Fields looked at the Clausons. They suggested nothing.

“He wasn’t here yesterday when that place was dynamited,” Fields said then. “We got to look further.”

“And some place we have to figure Margaret Coffee in it,” Phil said.

“That’s a fact. I’ll tell you something, McGovern, the way she’s acted toward you, you’re just too mild a man for her. That kind’s got to have the devil in a top hat—or the tough guy who’ll beat her down to silk. I don’t think Coffee was her kind either.”

“He wasn’t,” Rebecca said then. “One of the last things Dick said to me: ‘We’re the victims of our own infirmities, my dear,’ he said, and he held my hand a moment. That was as close a touch as there ever was between us. I could not bear the sight of him again. I forbade him the house, and he went out with Papa that night. ‘I worship Margaret,’ he told me, ‘and she is no good, Rebecca. No good at all. Who am I to dissuade you from your love of him?’”

Fields watched her a moment, and then looked at Phil. “I’d say Glasgow might be her speed.”

“It accounts for her staying here,” Phil said. “She was all set to go before the inquest.” He remembered Glasgow’s eyes on her, insolent and, he thought now in retrospect, provocative—a brash dare.

“Was there a chance of a meeting here between them?” Fields said.

“Yes.
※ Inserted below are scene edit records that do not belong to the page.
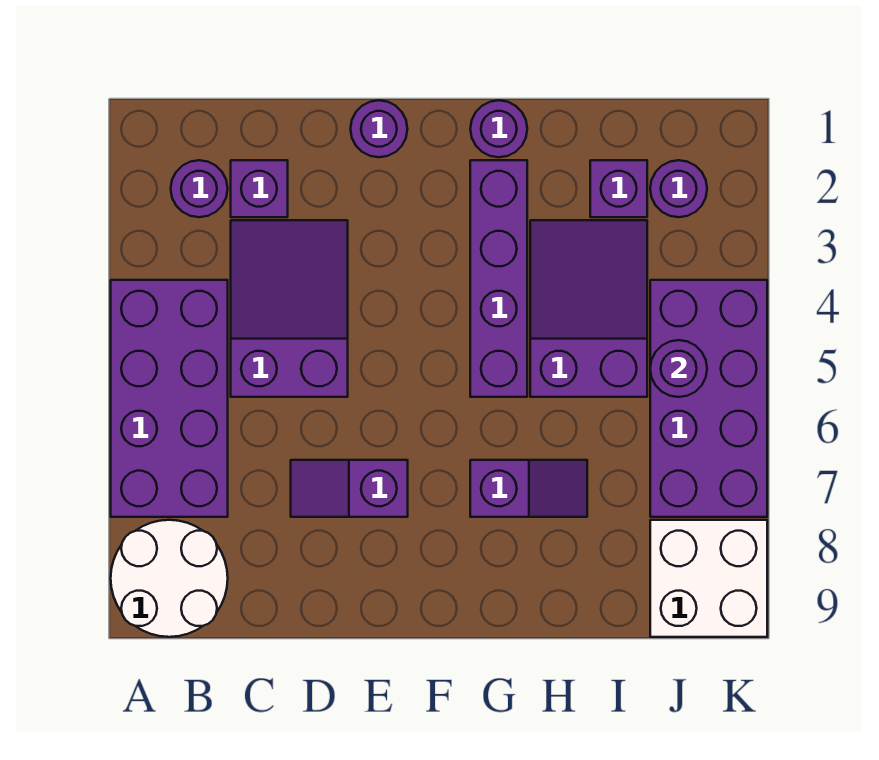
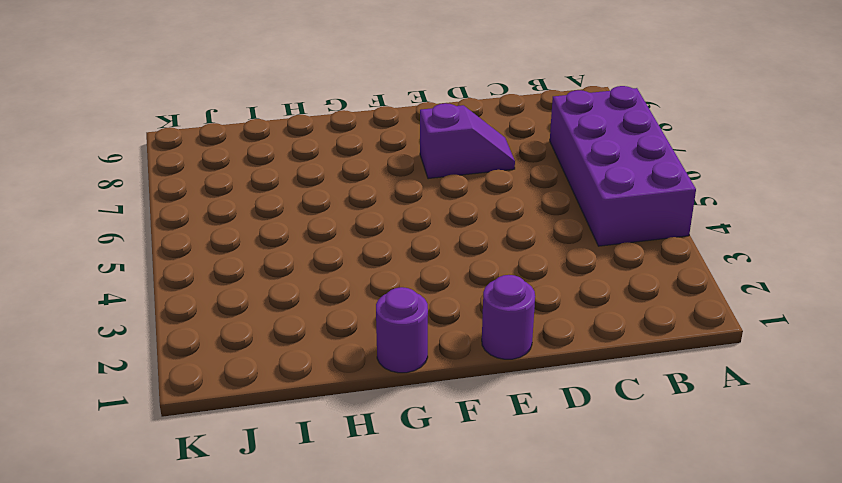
none -> white 2x2 round brick [111,520,228,637]
none -> purple 1x1 round brick [171,160,228,217]
none -> purple 1x1 brick [231,160,288,217]

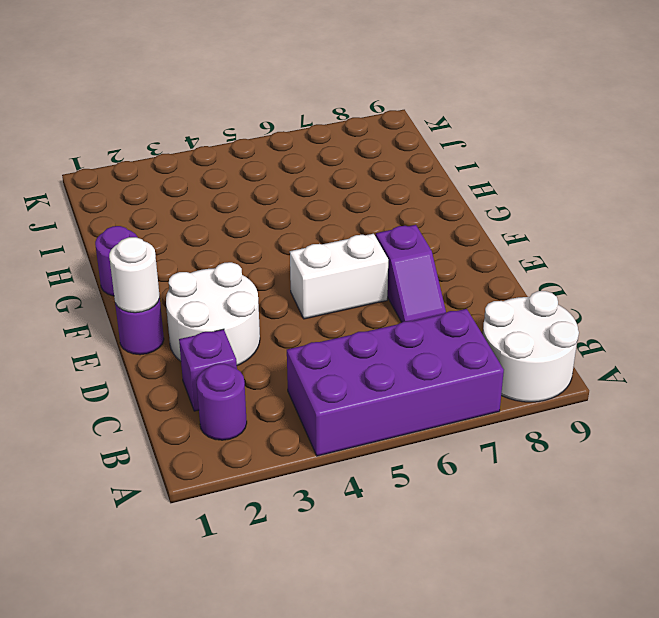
white 2x2 round brick [166,262,260,366] -> purple 2x3 slope [231,220,348,397]
white 1x1 round brick [109,237,160,313] -> none
white 1x2 brick [290,234,388,319] -> none
none -> purple 1x4 brick [470,160,527,397]
none -> purple 1x2 slope [470,460,587,517]
none -> purple 2x3 slope [530,220,647,397]

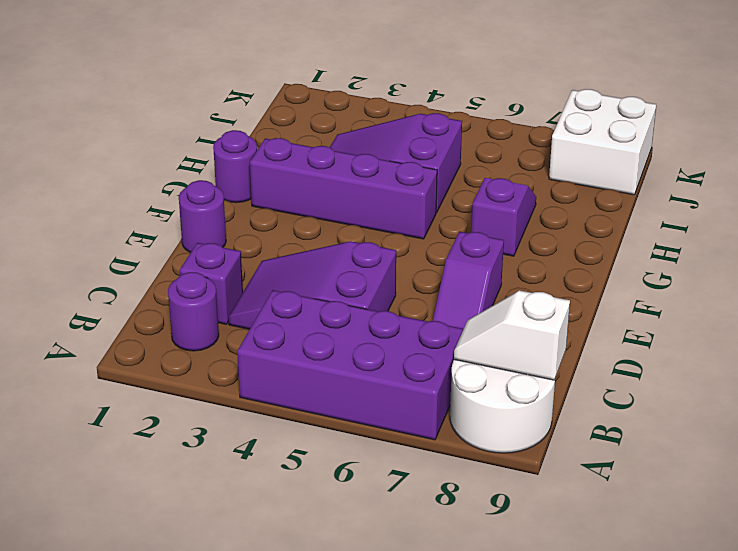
white 1x2 slope [454,290,570,380] -> none
none -> purple 1x1 brick [590,160,647,217]
none -> purple 1x1 round brick [650,160,707,217]
none -> purple 2x4 brick [650,280,767,517]

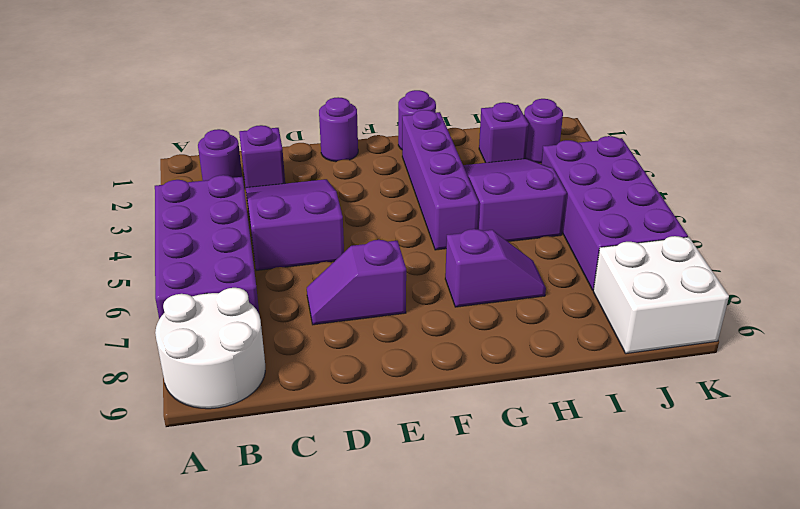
none -> purple 1x1 round brick [650,340,707,397]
The night before last. When I went up from town, Anna began jangling the gate as though she was crazy.” He told of going into the house and finding the widow alone in a smoke-thick room.

“Was your husband home then, Mrs. Glasgow?”

“He was home, but he went down to the yards for a couple of hours, or so he said.”

Fields got up. He sighed wearily. “That brings Mrs. O’Grady in on the whole mess.”

“She dealt herself in the day Dick was killed,” Phil said. “She told me to listen up there in the hills. I think she even knows how Dick died.”

Chapter 34

“P
OOR OLD LAUGHLIN,” PHIL
said as they drove back to Krancow’s. “Poor old man, to be caught in the middle of a mess like this.”

“I don’t know,” Fields said. “I’m getting so I’d be suspicious of the Pope of Rome.”

Krancow was waiting for them at the parlor door. “They’re recertifying Number Three,” he said. “They can start hoisting in the morning.”

“They put the heat on for that recertification,” Fields said. “They really cooked on it.”

“Sam, if the men don’t go down, the mine people are going to put it up to the National Labor Board as a breach of contract…”

“So that’s it. The blister’s ready for me now, is it? Well, they’re not going to make it stick. Get Lempke on the phone for me.”